先述したように視聴率は「ならす」ものだから長時間の番組ほど視聴率が高くなるわけではないですが、セッション=アクセスの数は時間が長くなるほど増えていきます。このように考えると、72時間番組はその放送中どんどんアクセスが加算され続けるので、視聴数(セッション数)が大きくなるのは当然でもあるわけです。

72時間テレビの視聴数は7400万だから、1時間当たりでは103万セッションとなります。一方、AbemaTVで放送された「亀田興毅に勝ったら1000万円」という番組は5時間で1420万セッションですから、時間当たりに直せば284万。時間単位で比較すれば、実は72時間テレビよりも亀田興毅戦の方が3倍も「見られていた」ことになるわけです。

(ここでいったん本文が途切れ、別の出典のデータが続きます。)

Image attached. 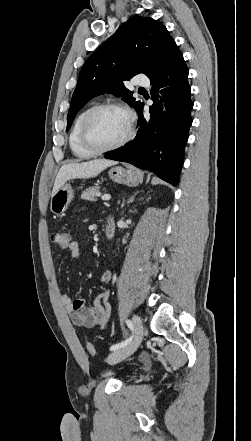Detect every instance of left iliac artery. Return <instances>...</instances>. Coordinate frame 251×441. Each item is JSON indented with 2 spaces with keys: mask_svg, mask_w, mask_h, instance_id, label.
<instances>
[{
  "mask_svg": "<svg viewBox=\"0 0 251 441\" xmlns=\"http://www.w3.org/2000/svg\"><path fill=\"white\" fill-rule=\"evenodd\" d=\"M126 324H127V326L130 328V330L133 332V331H134V326H133L132 321H131V320H126ZM132 338H133V336L131 335V336H130L129 338H127L126 340H124V341H122V342H120V343H117V344L112 345V346L110 347V351H115V350H117V349H119V348L124 347L125 345H127V344L132 340Z\"/></svg>",
  "mask_w": 251,
  "mask_h": 441,
  "instance_id": "44dca946",
  "label": "left iliac artery"
}]
</instances>
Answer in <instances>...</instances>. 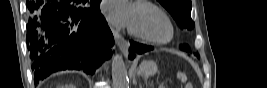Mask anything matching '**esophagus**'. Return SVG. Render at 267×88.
<instances>
[{
	"instance_id": "esophagus-1",
	"label": "esophagus",
	"mask_w": 267,
	"mask_h": 88,
	"mask_svg": "<svg viewBox=\"0 0 267 88\" xmlns=\"http://www.w3.org/2000/svg\"><path fill=\"white\" fill-rule=\"evenodd\" d=\"M112 34L114 36L115 42L119 49L121 50L122 54L127 57L128 56V43L127 41L119 34L117 30H115L112 26H110Z\"/></svg>"
}]
</instances>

ここでの趣旨は両番組の甲乙をつけることでは全くなく、一見インパクトのある数字であってもその意味をしっかり検証する姿勢が大事だということです。冷静になって検討すれば、72時間テレビの7400万視聴数というスコアが意味していることも改めて捉え直すことができますし、ましてや全く別物の視聴率と比較することのナンセンスさが浮き彫りになります。

このあたりの事情を踏まえることなく、若者はネットテレビを見ていてテレビを見なくなったといったことを唱える「若者のテレビ離れ」論は、バランスを欠いたものだといわざるを得ないのではないでしょうか。

テレビのネット結線は進む

テレビ受像機でのネット動画サービス利用について
図2 テレビ受像機でのネット動画サービス利用について
 
図3 テレビ受像機で視聴するネット動画ジャンル
図3 テレビ受像機で視聴するネット動画ジャンル

ここで、「一周してテレビ」を考えるためのさらなるデータを紹介しましょう。図2は電通でテレビ受像機をインターネットに結線している割合について調べたもので、最新データではその割合が29%になりました。もちろん継続的に上昇しています。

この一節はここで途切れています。